Reklama

Była walka – nie ma punktów

14/02/2022 07:23

Jednego seta wygrały w Legionowie siatkarki Energi MKS Kalisz w meczu 18. kolejki Tauron Ligi. Komplet punktów w tym spotkaniu zdobył jednak trzeci w tabeli IŁ Capital Legionovia

  W początkowej fazie pierwszego seta siatkarki Energi MKS lepiej radziły sobie w defensywie, a nieco gorzej w ataku.
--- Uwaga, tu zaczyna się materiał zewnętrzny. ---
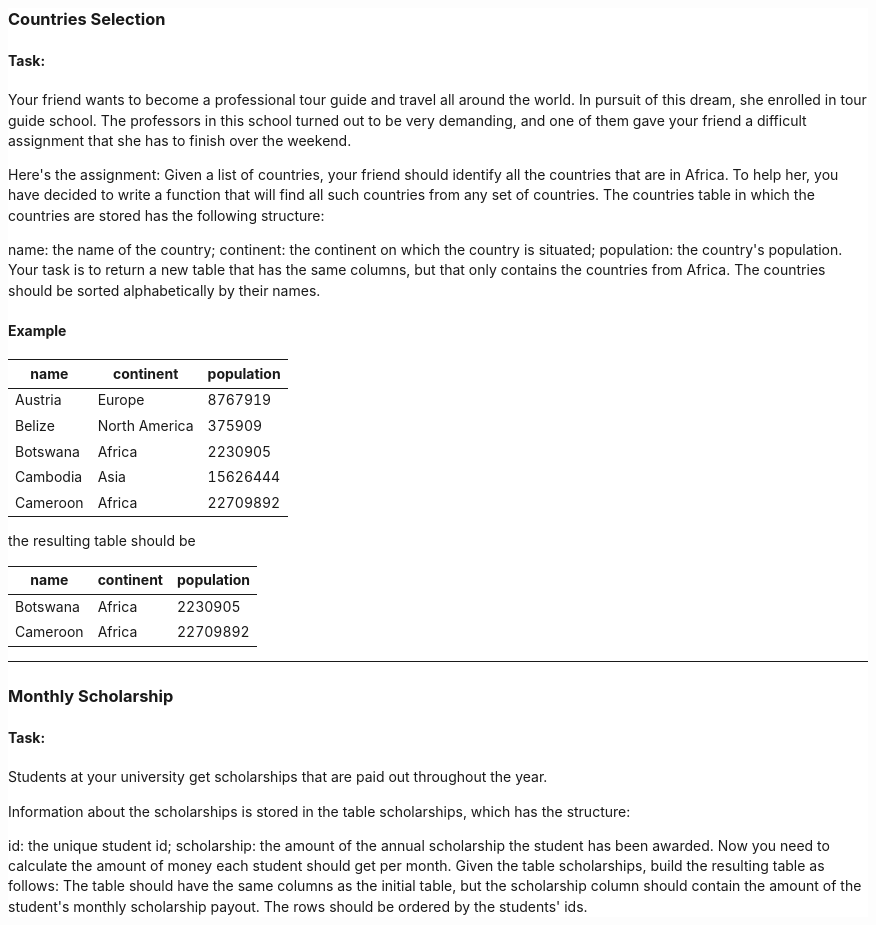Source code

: 
### Countries Selection
#### Task:
Your friend wants to become a professional tour guide and travel all around the world. In pursuit of this dream, she enrolled in tour guide school. The professors in this school turned out to be very demanding, and one of them gave your friend a difficult assignment that she has to finish over the weekend.

Here's the assignment: Given a list of countries, your friend should identify all the countries that are in Africa. To help her, you have decided to write a function that will find all such countries from any set of countries. The countries table in which the countries are stored has the following structure:

name: the name of the country;
continent: the continent on which the country is situated;
population: the country's population.
Your task is to return a new table that has the same columns, but that only contains the countries from Africa. The countries should be sorted alphabetically by their names.

#### Example

| name	   | continent     | population |
| -------- | ------------- | ---------- |
| Austria	 | Europe        | 8767919    |
| Belize	 | North America | 375909     |
| Botswana | Africa        | 2230905    |
| Cambodia | Asia          | 15626444   |
| Cameroon | Africa        | 22709892   |

the resulting table should be

| name	   | continent     | population |
| -------- | ------------- | ---------- |
| Botswana | Africa        | 2230905    |
| Cameroon | Africa        | 22709892   |

---

### Monthly Scholarship
#### Task:
Students at your university get scholarships that are paid out throughout the year.

Information about the scholarships is stored in the table scholarships, which has the structure:

id: the unique student id;
scholarship: the amount of the annual scholarship the student has been awarded.
Now you need to calculate the amount of money each student should get per month. Given the table scholarships, build the resulting table as follows: The table should have the same columns as the initial table, but the scholarship column should contain the amount of the student's monthly scholarship payout. The rows should be ordered by the students' ids.
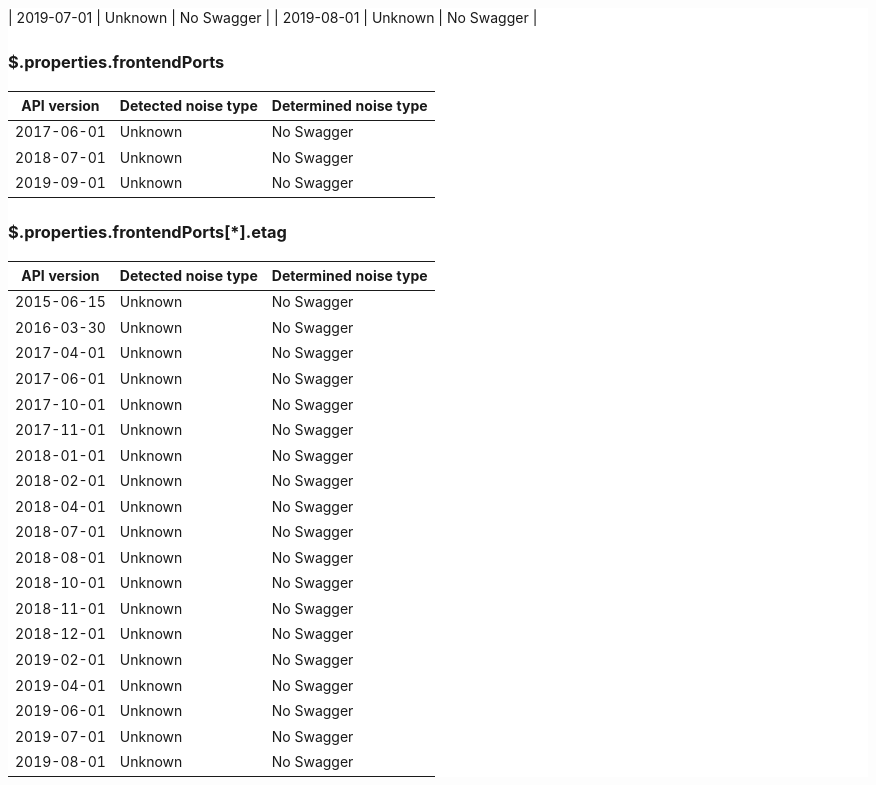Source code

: | 2019-07-01  | Unknown             | No Swagger            |
| 2019-08-01  | Unknown             | No Swagger            |

### \$.properties.frontendPorts

| API version | Detected noise type | Determined noise type |
| ----------- | ------------------- | --------------------- |
| 2017-06-01  | Unknown             | No Swagger            |
| 2018-07-01  | Unknown             | No Swagger            |
| 2019-09-01  | Unknown             | No Swagger            |

### \$.properties.frontendPorts[*].etag

| API version | Detected noise type | Determined noise type |
| ----------- | ------------------- | --------------------- |
| 2015-06-15  | Unknown             | No Swagger            |
| 2016-03-30  | Unknown             | No Swagger            |
| 2017-04-01  | Unknown             | No Swagger            |
| 2017-06-01  | Unknown             | No Swagger            |
| 2017-10-01  | Unknown             | No Swagger            |
| 2017-11-01  | Unknown             | No Swagger            |
| 2018-01-01  | Unknown             | No Swagger            |
| 2018-02-01  | Unknown             | No Swagger            |
| 2018-04-01  | Unknown             | No Swagger            |
| 2018-07-01  | Unknown             | No Swagger            |
| 2018-08-01  | Unknown             | No Swagger            |
| 2018-10-01  | Unknown             | No Swagger            |
| 2018-11-01  | Unknown             | No Swagger            |
| 2018-12-01  | Unknown             | No Swagger            |
| 2019-02-01  | Unknown             | No Swagger            |
| 2019-04-01  | Unknown             | No Swagger            |
| 2019-06-01  | Unknown             | No Swagger            |
| 2019-07-01  | Unknown             | No Swagger            |
| 2019-08-01  | Unknown             | No Swagger            |
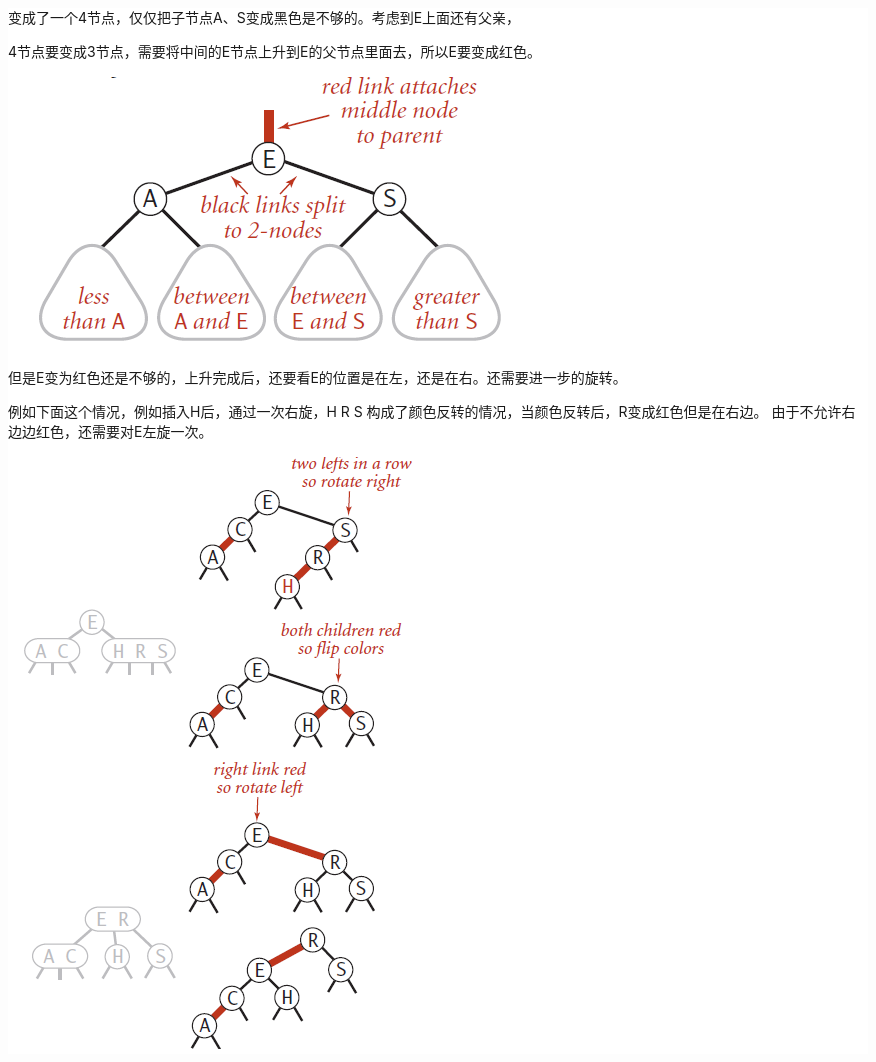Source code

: 变成了一个4节点，仅仅把子节点A、S变成黑色是不够的。考虑到E上面还有父亲，

4节点要变成3节点，需要将中间的E节点上升到E的父节点里面去，所以E要变成红色。

![flip](img/rb10.png)


但是E变为红色还是不够的，上升完成后，还要看E的位置是在左，还是在右。还需要进一步的旋转。

例如下面这个情况，例如插入H后，通过一次右旋，H R S 构成了颜色反转的情况，当颜色反转后，R变成红色但是在右边。
由于不允许右边边红色，还需要对E左旋一次。

![flip](img/rb11.png)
Mimo to nie pozwoliły gospodyniom na znaczącą przewagę punktową, a po akcji przy siatce Aleksandry Cygan objęły prowadzenie 9:8. Mecz był wyrównany i chwilę później prowadziły już legionowianki. Zespół gości musiał uważać na zagrywki z wyskoku Kubanki Gyselle Silvy Franco, która raz zaskoczyła podopieczne trenera Adama Czakaja. Dobrze na linii zagrywki radziła sobie też Yaprak Erkek, która m.in. „ustrzeliła” serwisem Ewelinę Żurowską. Przyjezdne utrzymywały jednak bliski dystans punktowy z faworyzowaną Legionovią. Przed decydującymi fragmentami seta było po 18. W zespole Legionovii myliły się i Silva Franco, i Olivia Różański. Kaliszanki nie do końca jednak potrafiły to wykorzystać. Nieudane zbicie Karoliny Dróżkowskiej spowodowało, że gospodynie prowadziły 22:20, a potem Legionovia miała trzy piłki meczowe przy stanie 24:21. Siatkarki z Kalisza walczyły z wielkim zaangażowaniem i obroniły dwa setbole, ale za drugim razem dopatrzono się jednak czterech odbić po stronie kaliskiej i było 1:0 w setach dla trzeciej drużyny tabeli Tauron Ligi.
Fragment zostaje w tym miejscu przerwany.